‘Injustice’: Students with dietary restrictions criticize lack of options at Pitt dining halls


Amaya Lobato | Staff Photographer

A plate of breakfast foods at The Eatery.

By James Paul, Staff Writer

When Reilly Schaefer felt her neck getting itchy, she knew she was having an allergic reaction. Schaefer is allergic to coconuts, mushrooms and avocados, and she thinks unclear labeling on coconut yogurt in The Eatery caused the reaction last month.

“I was in my room, thank God, but then my stomach hurt really really badly and I threw up for about two hours,” Schaefer, a first-year political science major, said. 

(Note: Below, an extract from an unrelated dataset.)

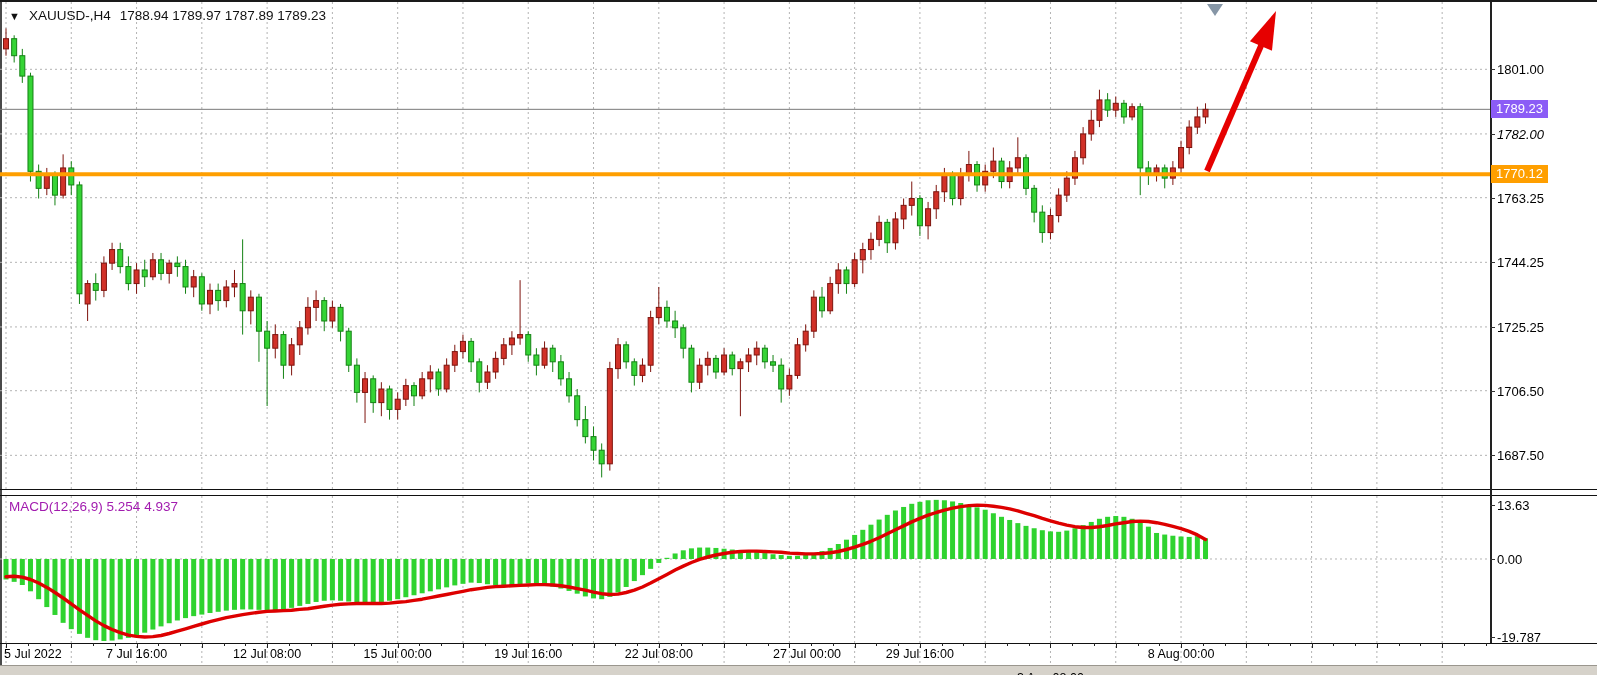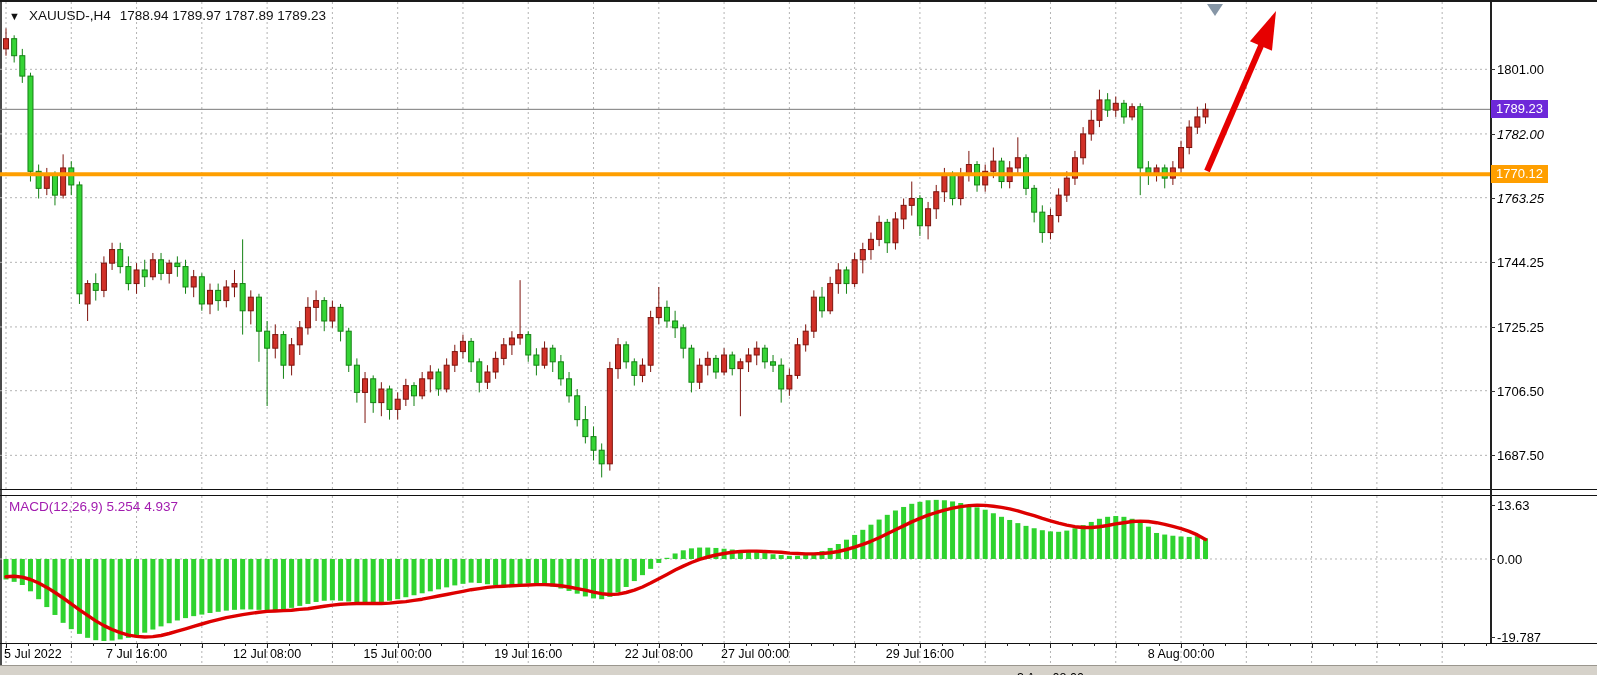"1789.23" div.badge { background: #6d28d9 -> #8b5cf6 }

Schaefer is one of multiple students with allergies who believe Pitt doesn’t properly accommodate dietary restrictions in its largest dining halls, The Eatery and The Perch. First-year students living in residence halls are required to purchase a meal plan which, on the most basic plan, gives them unlimited week-day access to the dining halls. 

The “Flourish” station is an “allergen-friendly” section in The Eatery that Pitt’s website said avoids major allergies and gluten. Schaefer said it was easy to miss that “coconut yogurt” was included on an unordered list on a glass panel at the section. 

“If you weren’t looking, and you weren’t on high alert, then you wouldn’t be able to see it,” Schaefer said. “I asked [an Eatery staff member]  ‘What kind of yogurt is this?’ And they just said dairy free. I didn’t really think much of it because there’s almond milk and cashew milk and all those other ones, but it was coconut.”

Moving forward, Schaefer said she’s hesitant to eat at The Eatery, although she sometimes is forced to take the risk.  

“My allergies limit me a lot and a lot of stuff [at the Eatery] has mushrooms in it,” Schaefer said. “I try not to come here [The Eatery] a lot, but sometimes you have to.”

Quintin Eason, the vice president of operations for Compass Group, said Schaefer’s claim is under review. Compass Group, a multinational food service company, is Pitt’s dining contractor.  

A Pitt Eats spokesperson also said all Pitt Eats employees are certified each year through FARECheck, an audit program that reviews and certifies food allergy training materials. Pitt declined to give the name of the employee speaking on behalf of the University and said responses were a “team effort” by the staff.

Schaefer isn’t the only student who’s had difficulty finding food to eat in Pitt’s dining halls. Adrian Wood, a junior English writing major, with severe allergies to gluten and corn, said he has struggled to find food that accommodates his allergies.

“I want to say I went to the Eatery three times the entire time I lived in Towers, and that was only because there was a station at the Eatery that was allergy-friendly,” Wood said. “And some days they would have, like corn syrup and things there because corn isn’t a very common allergy. I didn’t want to take that risk every time.”

Wood said all it takes is one Goldfish cracker and he’s in “agony” for several hours. His severe gluten allergy made him hesitant in trusting Pitt’s cross-contamination procedures. Eason said Pitt has a full-time campus dietitian for students with dietary restrictions. 

Wood said he has used the dining dollars included in his meal plan to purchase food with clearly listed ingredients. Dining dollars are essentially currency for on-campus and select off-campus locations. A quarter of a student’s total dining dollars are allocated to use at off-campus restaurants near Pitt’s campus, such as CHiKN, Stack’d and Pamela’s.

“I like shopping for my own food a lot more because I can read the ingredients on things,” Wood said. 

Dev Trivedi, a first-year molecular biology major, said he’s lost weight since move-in day, due to a lack of nutritional options that adhere to his faith’s dietary restrictions. Trivedi, who is a Swaminarayan Hindu, follows a vegetarian diet. 

“At home, I would have a lot more vegetarian options,” Trivedi said. “I need to get that protein intake. It’s harder because all [they have] are meat options, and then I think sometimes the dining halls try to open up for vegan and vegetarian customers with vegan chicken, but it doesn’t really hit.”

Trivedi said it’s an “injustice” that vegetarians have to pay for what they can’t eat. The lowest-cost meal plan for first-years is $2,200 per semester.

The Pitt spokesperson said the University regularly confers with members of religious student associations and they staff a full-time Mashgiach — a kosher supervisor who ensures adherence to orthodox ritual cleanliness. 

“Pitt Eats meets regularly with the Muslim Student Association and Pakistani Student Association to discuss our halal offerings, how we can be respectful and culturally accurate, and ways we can best celebrate Muslim holidays such as Ramadan,” the spokesperson said. 

Maggie Study, a first-year political science and public policy major, has been a vegetarian for the past three years. Study also said while she can sometimes find vegetarian options at the Eatery, it is inconsistent.

“I definitely have options [at the Eatery]. The first time I tried tofu was actually in the dining hall,” Study said. “My only somewhat complaint is that sometimes it’s not consistent. Sometimes there’ll be a lot of vegetarian options for lunch, but then for dinner, I can’t find much.”